◆ **What is needed**
Pick out every line in the entries below that contains the string "dàng", and copy each one. Only matches with the same case count.

◆ **Entries supplied**
--- --- ---
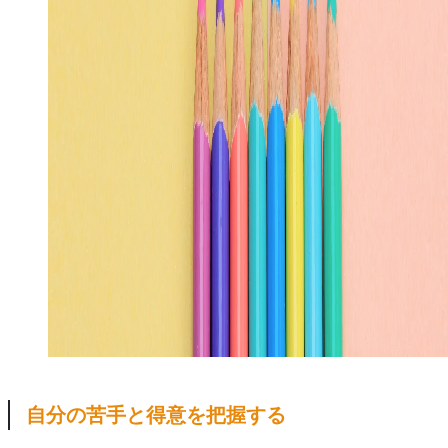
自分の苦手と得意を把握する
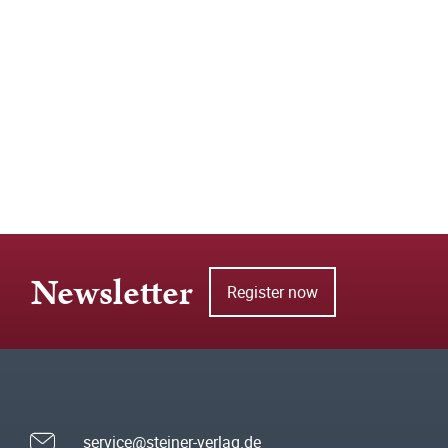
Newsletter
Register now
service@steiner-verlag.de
--- --- ---
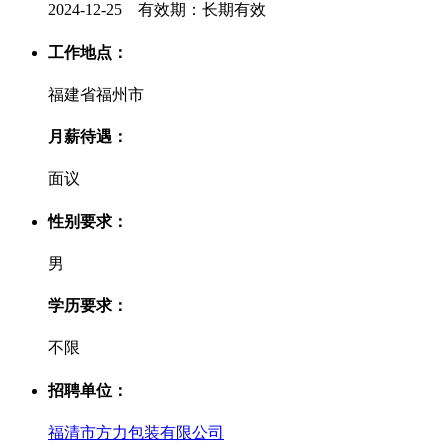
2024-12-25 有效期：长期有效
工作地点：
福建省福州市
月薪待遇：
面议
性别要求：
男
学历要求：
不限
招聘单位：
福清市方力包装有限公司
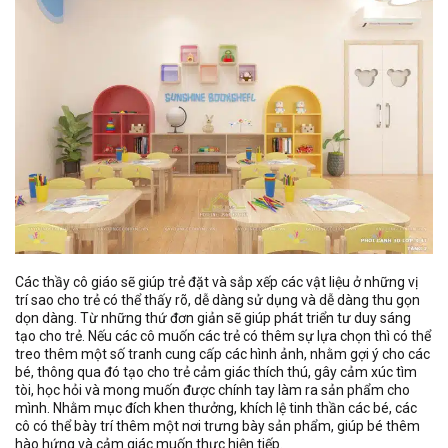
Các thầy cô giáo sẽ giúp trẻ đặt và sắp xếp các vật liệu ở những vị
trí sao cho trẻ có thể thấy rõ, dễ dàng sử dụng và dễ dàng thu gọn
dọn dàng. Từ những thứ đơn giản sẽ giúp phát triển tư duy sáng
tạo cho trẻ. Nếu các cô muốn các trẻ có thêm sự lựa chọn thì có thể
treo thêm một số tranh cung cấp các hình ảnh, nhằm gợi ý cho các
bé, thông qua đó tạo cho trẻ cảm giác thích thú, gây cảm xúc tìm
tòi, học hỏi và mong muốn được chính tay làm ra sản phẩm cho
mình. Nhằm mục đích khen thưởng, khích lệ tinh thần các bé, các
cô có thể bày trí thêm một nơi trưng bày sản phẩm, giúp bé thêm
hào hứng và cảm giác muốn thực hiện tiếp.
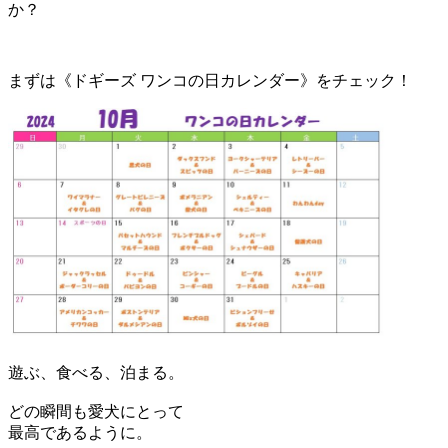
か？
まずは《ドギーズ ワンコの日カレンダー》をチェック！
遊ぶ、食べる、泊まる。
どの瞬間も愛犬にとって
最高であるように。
--- --- ---
◆ **Solved problem**
trí sao cho trẻ có thể thấy rõ, dễ dàng sử dụng và dễ dàng thu gọn
dọn dàng. Từ những thứ đơn giản sẽ giúp phát triển tư duy sáng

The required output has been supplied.